Imagine that kbound (w, t+1) < kmax(w), but for this to be possible would require kbound (v, t) < kmax(v) for some neighbour v of w, v ∈ N(w), which contradicts the inductive assumption. Thus, kbound (v, t+1) ≥ kmax(v) for all v ∈ G. If all vertices are consistent at t+1, then the only solution is that
kbound (v, t+1) = kmax(v), and no further changes are possible. And so on. Thus kbound (v, t) ≥ kmax(v) must be true for all t ≥ 0 and v ∈ G.
Theorem 4.7. kbound (v, t) reaches a satisfying state, such that
kbound (v, t) = kmax(v) in a finite number of steps t, for all vertices v ∈ G.
Proof. There is no satisfying state other than where kbound (v, t) ≤ kmax(v)
(lemma 4.5). Initially kbound (v, 0) ≥ kmax(v) for every vertex v (lemma 4.3) and any changes in kbound (v, t) must be decreasing as t increases from 0 (lemma 4.4). A consistent state where the satisfying values underestimate kmax(v) can not be reached (lemma 4.6). Finally, given a graph where deg(v) is finite for all v ∈ G, then kbound (v, t) must be finite. So kbound (v, t) must converge on kmax(v) in a finite number of steps t, for all v.
Theorem 4.8. kbound (v, t) converges on kmax(v) at all vertices v ∈ G and
reaches maximal satisfying values in O (lp (G) ∆ (G)) steps of t, where ∆ (G) is the maximum degree in G, and lp (G) the maximal simple path length in G.
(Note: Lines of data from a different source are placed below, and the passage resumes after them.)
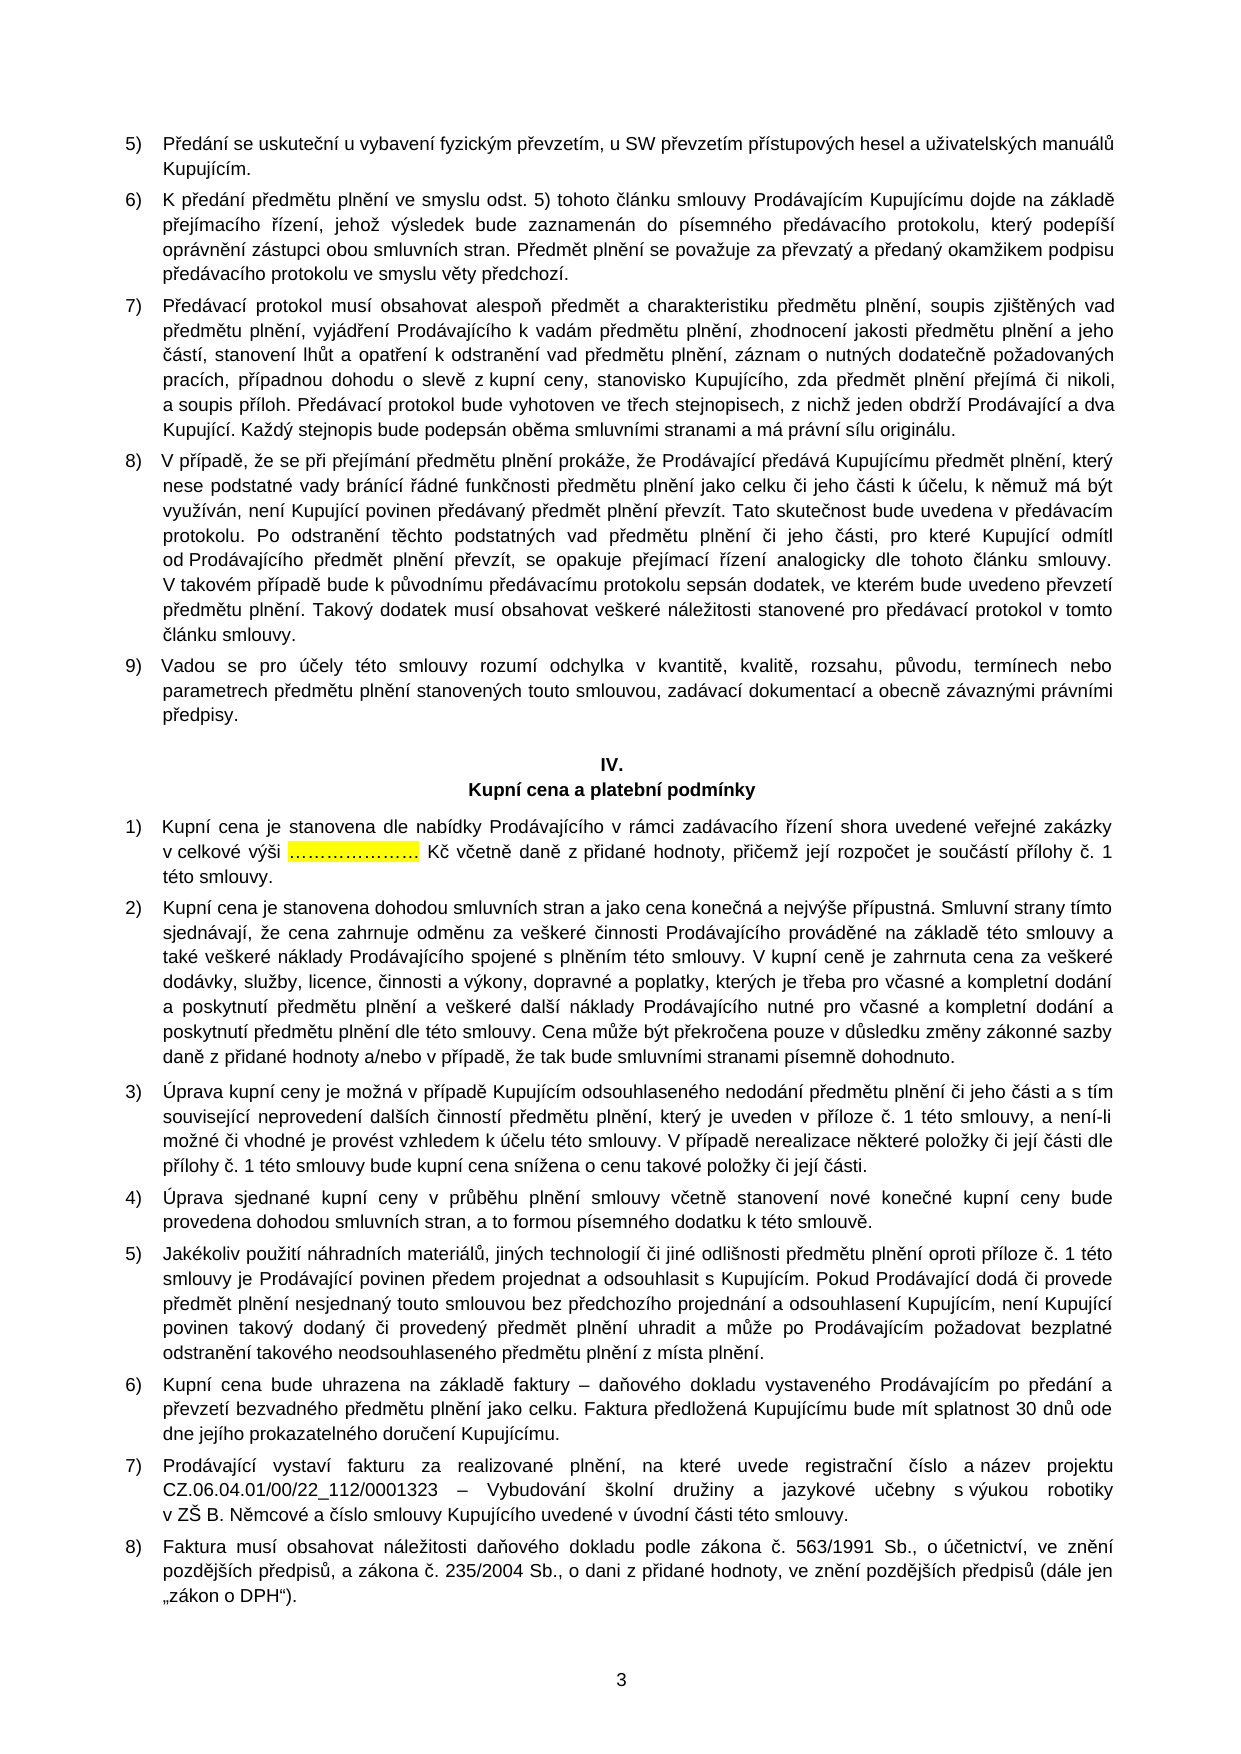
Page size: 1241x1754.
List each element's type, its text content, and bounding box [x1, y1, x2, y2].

text IV. [125, 754, 1098, 776]
list Faktura musí obsahovat náležitosti daňového dokladu podle zákona č. 563/1991 Sb., o účetnictví, ve znění pozdějších předpisů, a zákona č. 235/2004 Sb., o dani z přidané hodnoty, ve znění pozdějších předpisů (dále jen „zákon o DPH“). [125, 1535, 1113, 1607]
list Jakékoliv použití náhradních materiálů, jiných technologií či jiné odlišnosti předmětu plnění oproti příloze č. 1 této smlouvy je Prodávající povinen předem projednat a odsouhlasit s Kupujícím. Pokud Prodávající dodá či provede předmět plnění nesjednaný touto smlouvou bez předchozího projednání a odsouhlasení Kupujícím, není Kupující povinen takový dodaný či provedený předmět plnění uhradit a může po Prodávajícím požadovat bezplatné odstranění takového neodsouhlaseného předmětu plnění z místa plnění. [125, 1243, 1113, 1363]
list Úprava kupní ceny je možná v případě Kupujícím odsouhlaseného nedodání předmětu plnění či jeho části a s tím související neprovedení dalších činností předmětu plnění, který je uveden v příloze č. 1 této smlouvy, a není-li možné či vhodné je provést vzhledem k účelu této smlouvy. V případě nerealizace některé položky či její části dle přílohy č. 1 této smlouvy bude kupní cena snížena o cenu takové položky či její části. [125, 1081, 1113, 1177]
list K předání předmětu plnění ve smyslu odst. 5) tohoto článku smlouvy Prodávajícím Kupujícímu dojde na základě přejímacího řízení, jehož výsledek bude zaznamenán do písemného předávacího protokolu, který podepíší oprávnění zástupci obou smluvních stran. Předmět plnění se považuje za převzatý a předaný okamžikem podpisu předávacího protokolu ve smyslu věty předchozí. [125, 189, 1115, 285]
list Úprava sjednané kupní ceny v průběhu plnění smlouvy včetně stanovení nové konečné kupní ceny bude provedena dohodou smluvních stran, a to formou písemného dodatku k této smlouvě. [125, 1186, 1113, 1233]
list Vadou se pro účely této smlouvy rozumí odchylka v kvantitě, kvalitě, rozsahu, původu, termínech nebo parametrech předmětu plnění stanovených touto smlouvou, zadávací dokumentací a obecně závaznými právními předpisy. [125, 654, 1113, 726]
list Předání se uskuteční u vybavení fyzickým převzetím, u SW převzetím přístupových hesel a uživatelských manuálů Kupujícím. [125, 133, 1115, 179]
text Kupní cena a platební podmínky [125, 779, 1098, 800]
list Kupní cena je stanovena dle nabídky Prodávajícího v rámci zadávacího řízení shora uvedené veřejné zakázky v celkové výši ………………… Kč včetně daně z přidané hodnoty, přičemž její rozpočet je součástí přílohy č. 1 této smlouvy. [125, 816, 1113, 887]
list V případě, že se při přejímání předmětu plnění prokáže, že Prodávající předává Kupujícímu předmět plnění, který nese podstatné vady bránící řádné funkčnosti předmětu plnění jako celku či jeho části k účelu, k němuž má být využíván, není Kupující povinen předávaný předmět plnění převzít. Tato skutečnost bude uvedena v předávacím protokolu. Po odstranění těchto podstatných vad předmětu plnění či jeho části, pro které Kupující odmítl od Prodávajícího předmět plnění převzít, se opakuje přejímací řízení analogicky dle tohoto článku smlouvy. V takovém případě bude k původnímu předávacímu protokolu sepsán dodatek, ve kterém bude uvedeno převzetí předmětu plnění. Takový dodatek musí obsahovat veškeré náležitosti stanovené pro předávací protokol v tomto článku smlouvy. [125, 450, 1113, 645]
list Prodávající vystaví fakturu za realizované plnění, na které uvede registrační číslo a název projektu CZ.06.04.01/00/22_112/0001323 – Vybudování školní družiny a jazykové učebny s výukou robotiky v ZŠ B. Němcové a číslo smlouvy Kupujícího uvedené v úvodní části této smlouvy. [125, 1454, 1113, 1526]
list Kupní cena bude uhrazena na základě faktury – daňového dokladu vystaveného Prodávajícím po předání a převzetí bezvadného předmětu plnění jako celku. Faktura předložená Kupujícímu bude mít splatnost 30 dnů ode dne jejího prokazatelného doručení Kupujícímu. [125, 1373, 1113, 1444]
list Kupní cena je stanovena dohodou smluvních stran a jako cena konečná a nejvýše přípustná. Smluvní strany tímto sjednávají, že cena zahrnuje odměnu za veškeré činnosti Prodávajícího prováděné na základě této smlouvy a také veškeré náklady Prodávajícího spojené s plněním této smlouvy. V kupní ceně je zahrnuta cena za veškeré dodávky, služby, licence, činnosti a výkony, dopravné a poplatky, kterých je třeba pro včasné a kompletní dodání a poskytnutí předmětu plnění a veškeré další náklady Prodávajícího nutné pro včasné a kompletní dodání a poskytnutí předmětu plnění dle této smlouvy. Cena může být překročena pouze v důsledku změny zákonné sazby daně z přidané hodnoty a/nebo v případě, že tak bude smluvními stranami písemně dohodnuto. [125, 897, 1113, 1067]
list Předávací protokol musí obsahovat alespoň předmět a charakteristiku předmětu plnění, soupis zjištěných vad předmětu plnění, vyjádření Prodávajícího k vadám předmětu plnění, zhodnocení jakosti předmětu plnění a jeho částí, stanovení lhůt a opatření k odstranění vad předmětu plnění, záznam o nutných dodatečně požadovaných pracích, případnou dohodu o slevě z kupní ceny, stanovisko Kupujícího, zda předmět plnění přejímá či nikoli, a soupis příloh. Předávací protokol bude vyhotoven ve třech stejnopisech, z nichž jeden obdrží Prodávající a dva Kupující. Každý stejnopis bude podepsán oběma smluvními stranami a má právní sílu originálu. [125, 294, 1115, 440]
Proof. At every t, either at least one vertex v is inconsistent; or otherwise the
maximal satisfying values have been reached and the algorithm is finished. The number of such revisions, at any vertex, is bounded by the degree of the vertex, and so by ∆ (G) across the graph. Each inconsistency potentially leads to a sequence of further inconsistencies in neighbouring vertices, which may have to traverse over the graph, in order to have each vertex v decrease its kbound (v, t). The scope of these is bounded by the maximal simple path length, lp (G), between all vertices. Thus, the algorithm is bounded by the product of these.